The 244 lard block will look good with basil sprinkled on top, I bet.


----------



## groph (Feb 7, 2011)

meisterjager said:


> ^ So I'm pretty much 1,000,000 calories then. Sweet.



Hate to say it man, but I think we're going to have to make some meisterjager lasagna then. Don't worry, we'll cover you in a nice candied bacon weave and fill your carcass with Jack Daniel's. And a ton of hot girls will eat you.
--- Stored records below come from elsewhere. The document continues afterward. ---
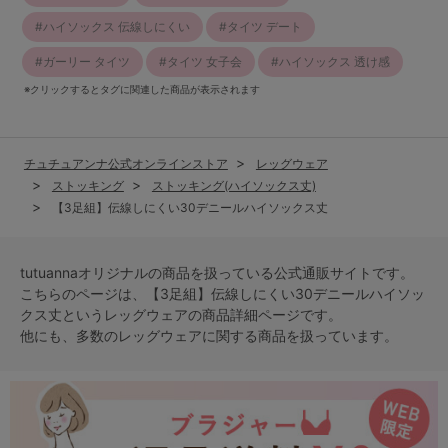
ハイソックス 伝線しにくい
タイツ デート
ガーリー タイツ
タイツ 女子会
ハイソックス 透け感
※クリックするとタグに関連した商品が表示されます
チュチュアンナ公式オンラインストア
レッグウェア
ストッキング
ストッキング(ハイソックス丈)
【3足組】伝線しにくい30デニールハイソックス丈
tutuannaオリジナルの商品を扱っている公式通販サイトです。
こちらのページは、【3足組】伝線しにくい30デニールハイソッ
クス丈という
レッグウェア
の商品詳細ページです。
他にも、多数の
レッグウェア
に関する商品を扱っています。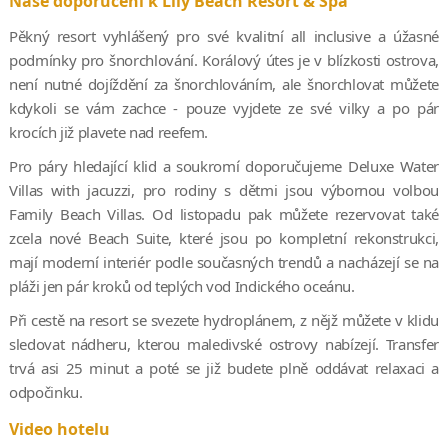
Naše doporučení k Lily Beach Resort & Spa
Pěkný resort vyhlášený pro své kvalitní all inclusive a úžasné
podmínky pro šnorchlování. Korálový útes je v blízkosti ostrova,
není nutné dojíždění za šnorchlováním, ale šnorchlovat můžete
kdykoli se vám zachce - pouze vyjdete ze své vilky a po pár
krocích již plavete nad reefem.
Pro páry hledající klid a soukromí doporučujeme Deluxe Water
Villas with jacuzzi, pro rodiny s dětmi jsou výbornou volbou
Family Beach Villas. Od listopadu pak můžete rezervovat také
zcela nové Beach Suite, které jsou po kompletní rekonstrukci,
mají moderní interiér podle současných trendů a nacházejí se na
pláži jen pár kroků od teplých vod Indického oceánu.
Při cestě na resort se svezete hydroplánem, z nějž můžete v klidu
sledovat nádheru, kterou maledivské ostrovy nabízejí. Transfer
trvá asi 25 minut a poté se již budete plně oddávat relaxaci a
odpočinku.
Video hotelu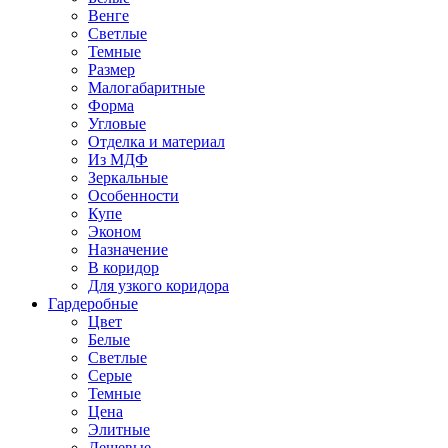
Венге
Светлые
Темные
Размер
Малогабаритные
Форма
Угловые
Отделка и материал
Из МДФ
Зеркальные
Особенности
Купе
Эконом
Назначение
В коридор
Для узкого коридора
Гардеробные
Цвет
Белые
Светлые
Серые
Темные
Цена
Элитные
Дешевые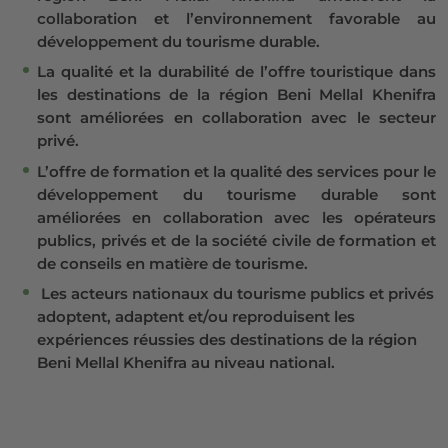
collaboration et l’environnement favorable au
développement du tourisme durable.
La qualité et la durabilité de l’offre touristique dans
les destinations de la région Beni Mellal Khenifra
sont améliorées en collaboration avec le secteur
privé.
L’offre de formation et la qualité des services pour le
développement du tourisme durable sont
améliorées en collaboration avec les opérateurs
publics, privés et de la société civile de formation et
de conseils en matière de tourisme.
Les acteurs nationaux du tourisme publics et privés
adoptent, adaptent et/ou reproduisent les
expériences réussies des destinations de la région
Beni Mellal Khenifra au niveau national.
But seriously, Demiurge, thanks for the info. Maybe lasagna isn't the right way to go with this, then. What would a better kind of food to break the 1 million calorie mark be? Some sort of unholy shepherd's pie? Like, with whole livestock in it?


----------



## Demiurge (Feb 7, 2011)

groph said:


> But seriously, Demiurge, thanks for the info. Maybe lasagna isn't the right way to go with this, then. What would a better kind of food to break the 1 million calorie mark be? Some sort of unholy shepherd's pie? Like, with whole livestock in it?



As Skanky pointed-out, the smallest that a one-million-calorie food item can be is 244 pounds. At that point, you might as well start shooting for Guinness Book-sized stuff, like a quiche the size of an above-ground simming pool.


----------



## SirMyghin (Feb 7, 2011)

Demiurge said:


> As Skanky pointed-out, the smallest that a one-million-calorie food item can be is 244 pounds. At that point, you might as well start shooting for Guinness Book-sized stuff, like a quiche the size of an above-ground simming pool.




Just tell me when and where.


----------